The Oneida Nation sued the village of Hobart, located near Green Bay in northeastern Wisconsin, in 2016 looking for declaratory and injunctive relief as to the village’s ability to enforce its permitting ordinance on the reservation.
The village told the tribe that it would have to obtain an events permit for its Big Apple Fest, but the tribe refused, saying all of Hobart’s laws were preempted by federal ones stating that tribes have inherent powers of self-regulation on reservation land.
The Oneida Nation maintain that their reservation still has its original 1838 boundaries encompassing 65,400 acres that cross into Hobart, Green Bay and the village of Oneida.
A federal judge agreed with Hobart in that the tribe’s land had been diminished over time and now only takes up 14,078 acres held in trust by the U.S. government, and granted a summary judgment in favor of the village last year, which the tribe appealed to the Seventh Circuit.
A three-judge panel – made up of U.S. Circuit Judges Amy St. Eve, Diane Sykes and David Hamilton, appointed by Donald Trump, George W. Bush and Barack Obama, respectively – heard arguments from both sides centering on whether the Oneida Nation’s reservation still even existed.
Attorney Frank Kowalkowski of von Briesen & Roper in Green Bay argued on behalf of Hobart that the reservation had in fact been at the very least greatly diminished in size.
Pointing to the Dawes Act of 1887, which allowed for reservation lands to be parceled out to individual tribe members, Kowalkowski said at the time Congress “believed reservations were a thing of the past.”
“Congress acted to break up tribal territories through allotments,” the attorney added. “That was the purpose of these allotment acts. To extinguish reservations.”
According to Kowalkowski, by 1906 “the Oneida Nation already had the allotments handed out to the tribal members, with 95% of its land gone,” calling the tribe “one of the extreme cases of allotment.”
White settlers took over the area in the early 1900s and tribe members began selling and conveying their parcels of land to those settlers, according to Hobart’s brief to the Seventh Circuit.
Up through the 1970s, documents show that federal officials and the tribe itself no longer considered the reservation to be in existence, the brief adds.
The current reservation land was only later returned to Oneida ownership through the Indian Reorganization Act of 1934, after which the tribe worked with the U.S. government to repurchase parcels.
“It was not believed that a reservation would exist once it fell out of Indian ownership,” Kowalkowsi said. “There’s 14,000 acres that are Indian country and the rest is not.”
Washington, D.C.-based attorney Arlinda F. Locklear, representing the Oneida Nation, said that numerous U.S. Supreme Court decisions have held otherwise.
“The district court made a decision here that was unprecedented,” Locklear said, adding that it “directly contradicts a 100-year-old body of Supreme Court authority.”
Locklear added that although the reservation land had been reduced to individual parcels over time, known as “checkerboarding,” there is a widely held view that the original boundaries still remain intact.
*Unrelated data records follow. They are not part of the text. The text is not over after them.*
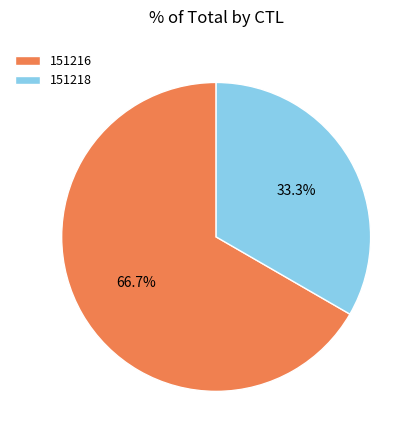

Rank the categories by value from highest to lowest.

151216, 151218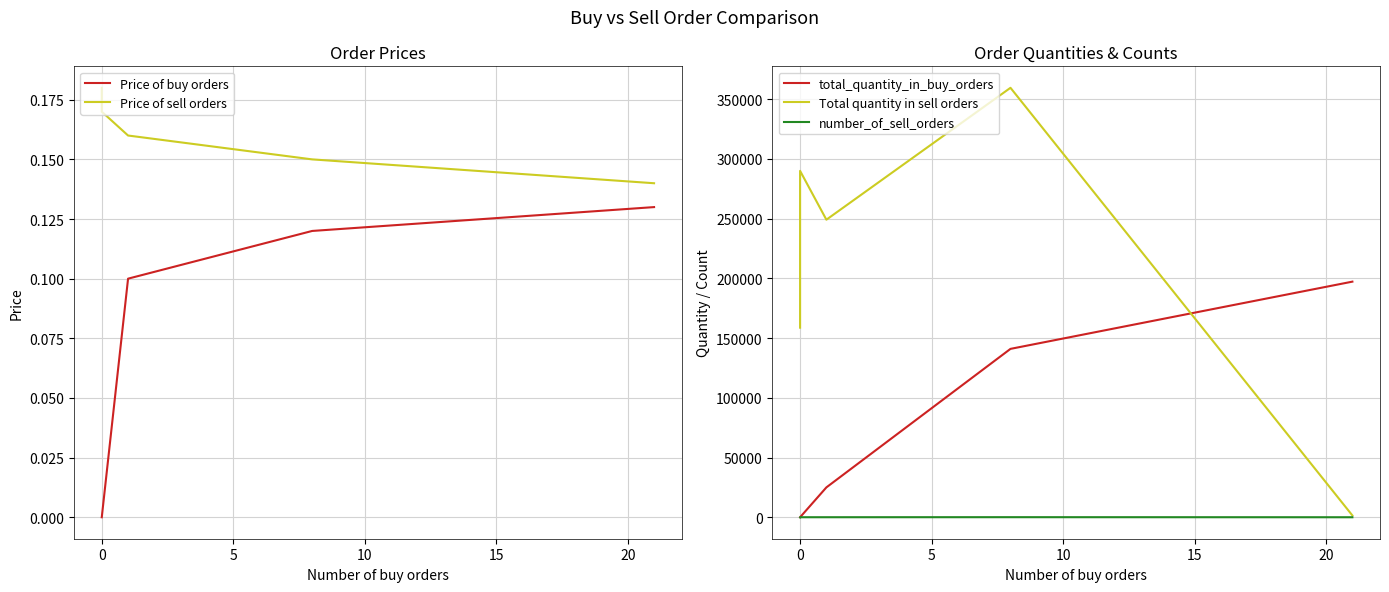

Which series has the largest range (max minus min)?

Total quantity in sell orders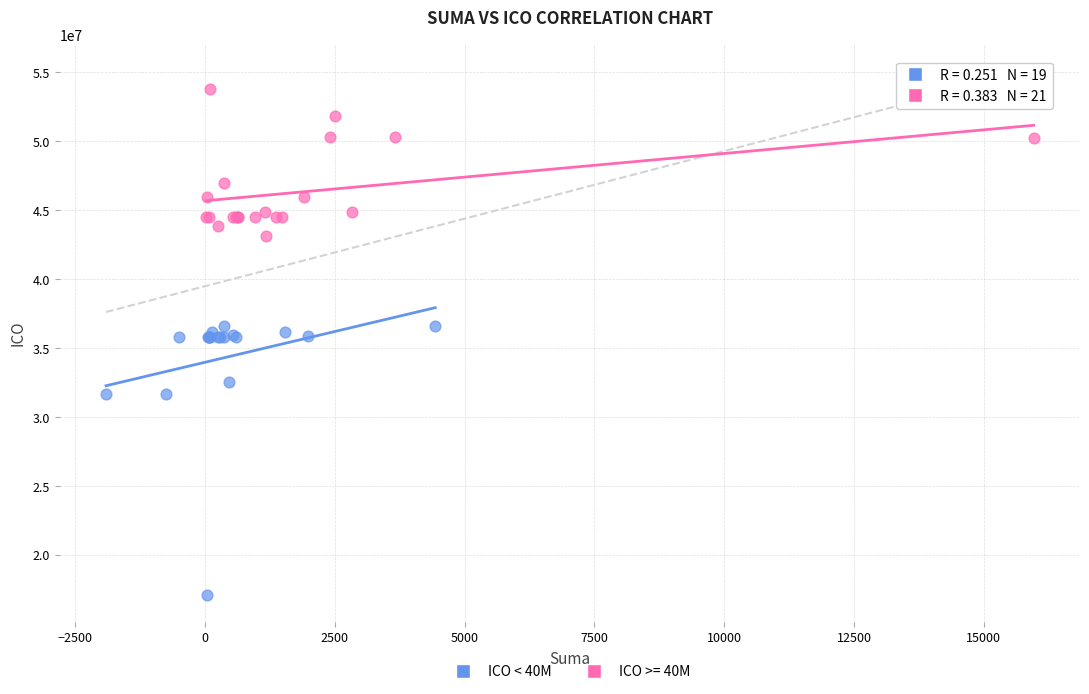

Which series has the widest spread of Y values?

ICO < 40M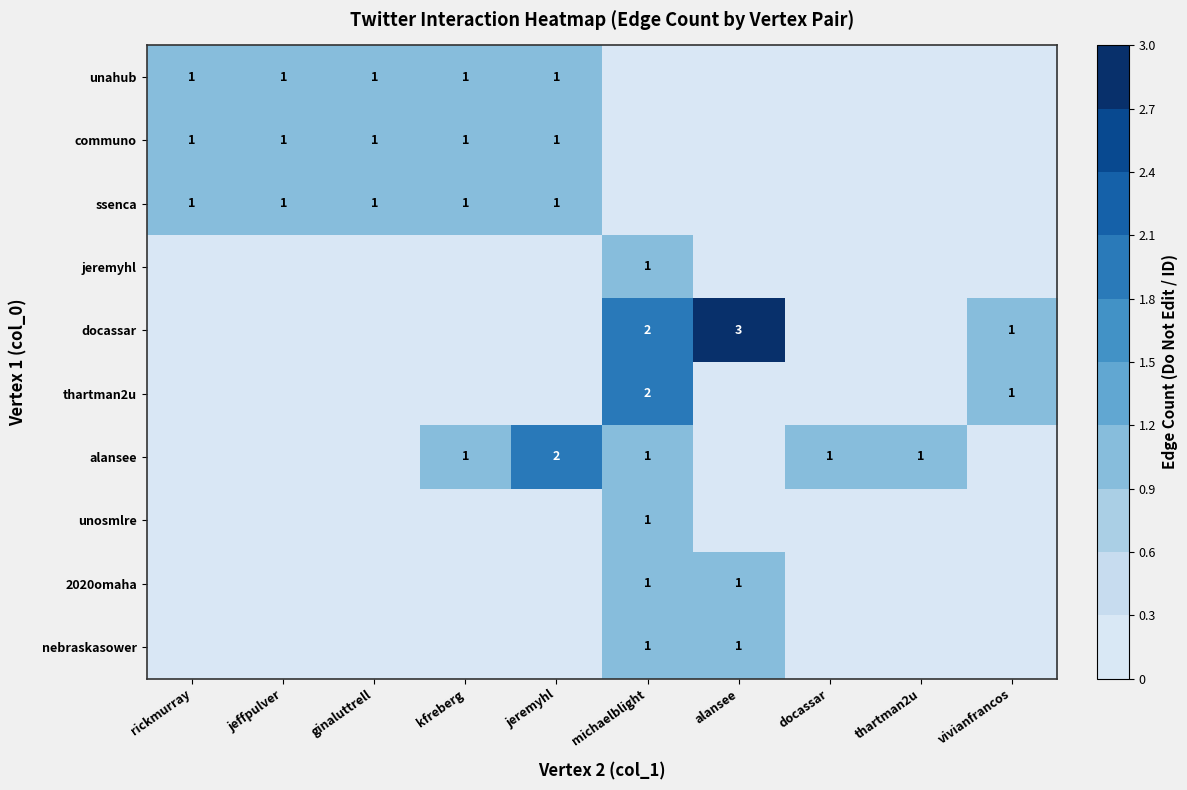

The value of unahub at jeffpulver is 1. True or false?

True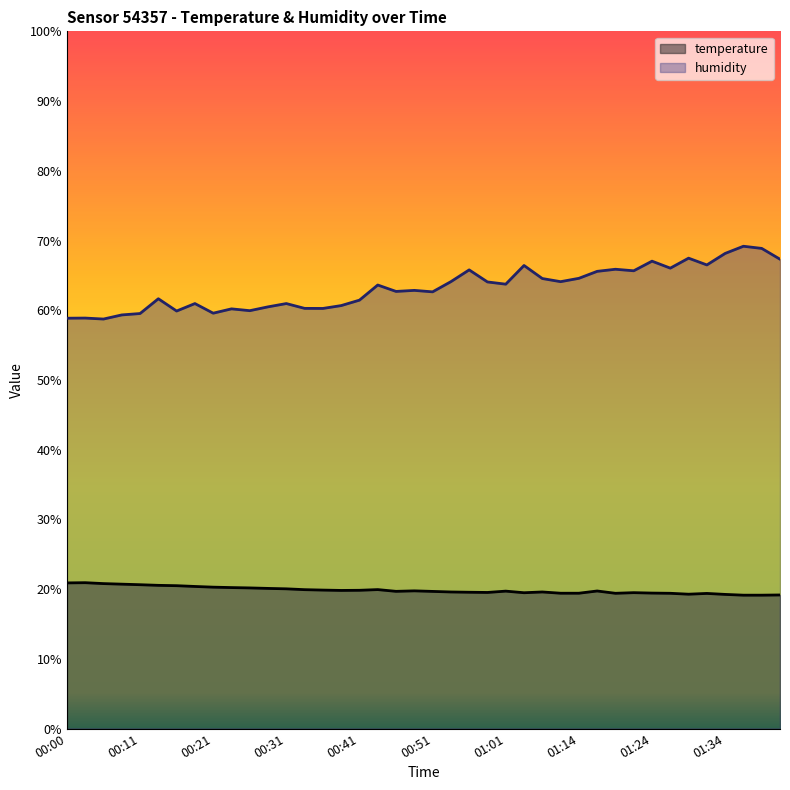

What is the maximum value for humidity?

69.2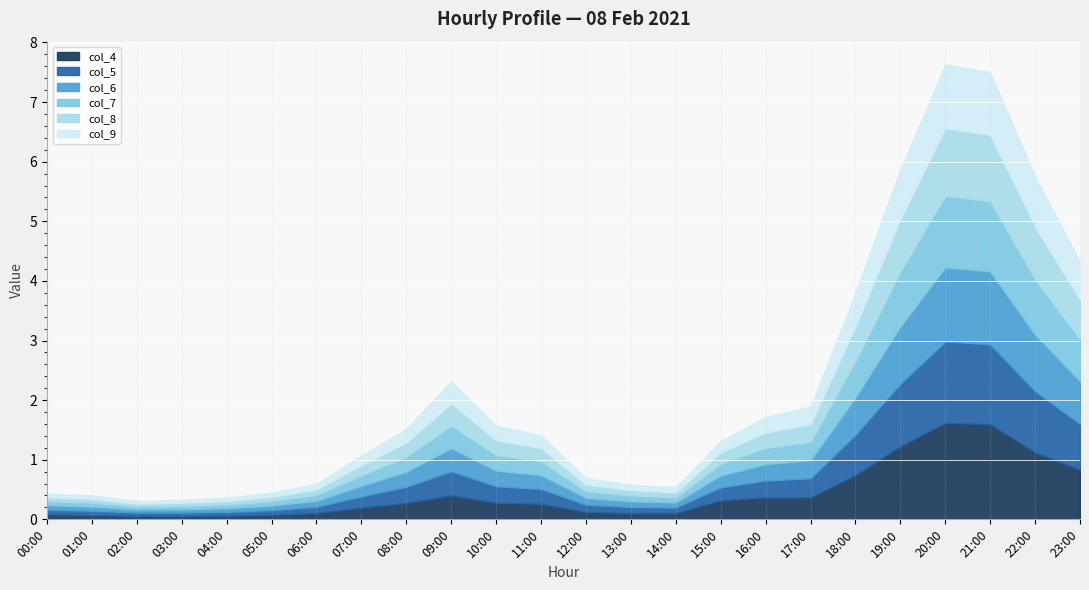

Which series has the largest range (max minus min)?

col_4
The attorney claimed that even if parts of original reservation land had been sold to non-Indians, “nonetheless those parcels remain a part of the Indian reservation.”
“The Oneida Nation was in occupation of a reservation, by specific reference to the 1838 boundaries,” as late as 1936, Locklear said. The tribe’s brief says that the state of Wisconsin recognized those same boundaries in 1981.
Only Congress can change the boundaries of a reservation, the brief states. They are not diminished simply by handing out titles to the land.
Kowalkowski argued that no matter the current size of the reservation, parts of the Big Apple Fest took place on non-reservation land and the Oneida Nation must still adhere to village’s permitting rules.
“The judgment is that the village ordinance can be applied to Apple Fest,” he said. “The Nation shut down and barricaded a village road.”
“That’s pretty significant,” Kowalkowski added.
If the tribe is allowed to continue following its own rules, “the issues that could stem from that are far-reaching,” the attorney argued.
Locklear worried about the implications of the outcome of the case, saying that the tribe’s right to its own law enforcement, taxation and gaming licensing could all be put in jeopardy.
“There’s no question that there would be an expansion of the judgment,” she said.
The panel took the case under advisement and did not indicate when the court will issue a decision.